Tuesday, December 22, 2015

"MARIA POPOVA — Cartographer of Meaning in a Digital Age"

“We seem to be bored with thinking. We want to instantly know… We’ve been infected with a kind of pathological impatience that makes us want to have the knowledge but not do the work of claiming it… The only thing to glean from skimming is trivia, and the only way to gain knowledge is contemplation. And the road to that is just time.
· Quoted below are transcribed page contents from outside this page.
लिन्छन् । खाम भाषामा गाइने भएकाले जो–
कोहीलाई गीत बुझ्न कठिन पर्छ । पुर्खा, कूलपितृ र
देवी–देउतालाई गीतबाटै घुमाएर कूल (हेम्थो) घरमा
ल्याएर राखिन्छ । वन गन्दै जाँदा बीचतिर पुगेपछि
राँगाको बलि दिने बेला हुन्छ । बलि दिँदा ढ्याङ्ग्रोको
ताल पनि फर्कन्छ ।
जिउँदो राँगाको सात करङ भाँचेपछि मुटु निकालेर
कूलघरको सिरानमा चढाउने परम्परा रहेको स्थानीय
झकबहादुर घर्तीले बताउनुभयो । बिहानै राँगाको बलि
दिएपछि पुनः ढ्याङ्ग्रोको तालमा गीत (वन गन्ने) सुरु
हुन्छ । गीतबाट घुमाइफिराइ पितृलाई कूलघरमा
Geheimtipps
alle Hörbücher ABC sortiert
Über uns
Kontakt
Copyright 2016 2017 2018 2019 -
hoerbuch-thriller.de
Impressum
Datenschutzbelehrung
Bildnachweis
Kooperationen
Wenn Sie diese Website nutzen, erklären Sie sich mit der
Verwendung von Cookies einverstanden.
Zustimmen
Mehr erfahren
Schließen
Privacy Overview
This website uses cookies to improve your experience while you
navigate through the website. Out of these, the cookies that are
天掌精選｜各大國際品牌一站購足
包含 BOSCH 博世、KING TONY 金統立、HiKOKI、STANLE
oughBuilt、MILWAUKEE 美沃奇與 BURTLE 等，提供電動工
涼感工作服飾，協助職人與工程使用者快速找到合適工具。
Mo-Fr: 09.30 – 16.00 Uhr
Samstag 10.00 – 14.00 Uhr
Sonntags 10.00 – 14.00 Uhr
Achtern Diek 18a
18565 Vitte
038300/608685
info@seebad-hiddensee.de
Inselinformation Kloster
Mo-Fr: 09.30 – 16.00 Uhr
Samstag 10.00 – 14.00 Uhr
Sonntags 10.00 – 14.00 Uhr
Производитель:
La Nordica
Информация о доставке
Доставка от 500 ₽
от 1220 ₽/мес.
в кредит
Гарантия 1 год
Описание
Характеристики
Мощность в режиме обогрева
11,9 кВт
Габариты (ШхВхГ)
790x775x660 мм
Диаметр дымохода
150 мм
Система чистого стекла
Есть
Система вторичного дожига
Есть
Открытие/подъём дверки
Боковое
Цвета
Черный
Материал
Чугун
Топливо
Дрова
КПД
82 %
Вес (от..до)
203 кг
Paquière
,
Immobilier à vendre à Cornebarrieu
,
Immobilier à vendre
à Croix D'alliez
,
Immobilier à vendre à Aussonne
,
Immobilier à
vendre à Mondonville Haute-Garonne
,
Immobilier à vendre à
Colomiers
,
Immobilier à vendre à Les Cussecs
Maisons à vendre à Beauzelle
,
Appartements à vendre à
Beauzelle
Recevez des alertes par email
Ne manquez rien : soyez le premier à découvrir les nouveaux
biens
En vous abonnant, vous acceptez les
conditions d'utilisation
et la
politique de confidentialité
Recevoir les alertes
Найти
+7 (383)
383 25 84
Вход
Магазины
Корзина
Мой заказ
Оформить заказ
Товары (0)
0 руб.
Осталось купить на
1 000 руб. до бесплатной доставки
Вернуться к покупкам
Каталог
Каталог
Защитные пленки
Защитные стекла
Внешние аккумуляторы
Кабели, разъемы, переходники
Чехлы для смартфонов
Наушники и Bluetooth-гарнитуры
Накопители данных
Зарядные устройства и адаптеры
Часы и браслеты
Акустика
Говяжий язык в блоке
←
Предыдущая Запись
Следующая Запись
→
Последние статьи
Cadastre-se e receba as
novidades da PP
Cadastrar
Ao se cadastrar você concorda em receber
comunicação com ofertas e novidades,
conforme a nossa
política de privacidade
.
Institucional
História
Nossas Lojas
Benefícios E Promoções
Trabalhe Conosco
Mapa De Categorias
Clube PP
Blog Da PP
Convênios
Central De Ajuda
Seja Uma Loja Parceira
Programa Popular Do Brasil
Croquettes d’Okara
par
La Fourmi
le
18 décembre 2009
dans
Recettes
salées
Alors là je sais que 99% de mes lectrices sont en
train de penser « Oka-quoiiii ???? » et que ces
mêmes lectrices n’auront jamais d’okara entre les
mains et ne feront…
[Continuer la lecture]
There is no shortcut…
For me, I try to discern between information and wisdom…
Going to bed and feeling like the day happened, like the day was lived, there is nothing more than that really.”
 http://www.onbeing.org/program/maria-popova-cartographer-of-meaning-in-a-digital-age/7580

And there are so many more little gems that just casually pour out of her mouth.
I want to think about this, because I feel like it’s true but I feel like instead of sort of a moral-pathology-of-the-youths, I feel like it’s something that has been imposed on me. I feel like the expectations for the 90s and 2000s child (and for the 2010s child too, I’m sure) were such that it didn’t feel like there was every enough time for anything, really. There is this constant sense of being behind on checking boxes, there is no attention pointed to any kind of journey. There’s the montage toward that end scene where we have mastered the skill or transformed ourselves.
I think we are a generation seeking a productive, transformative montage.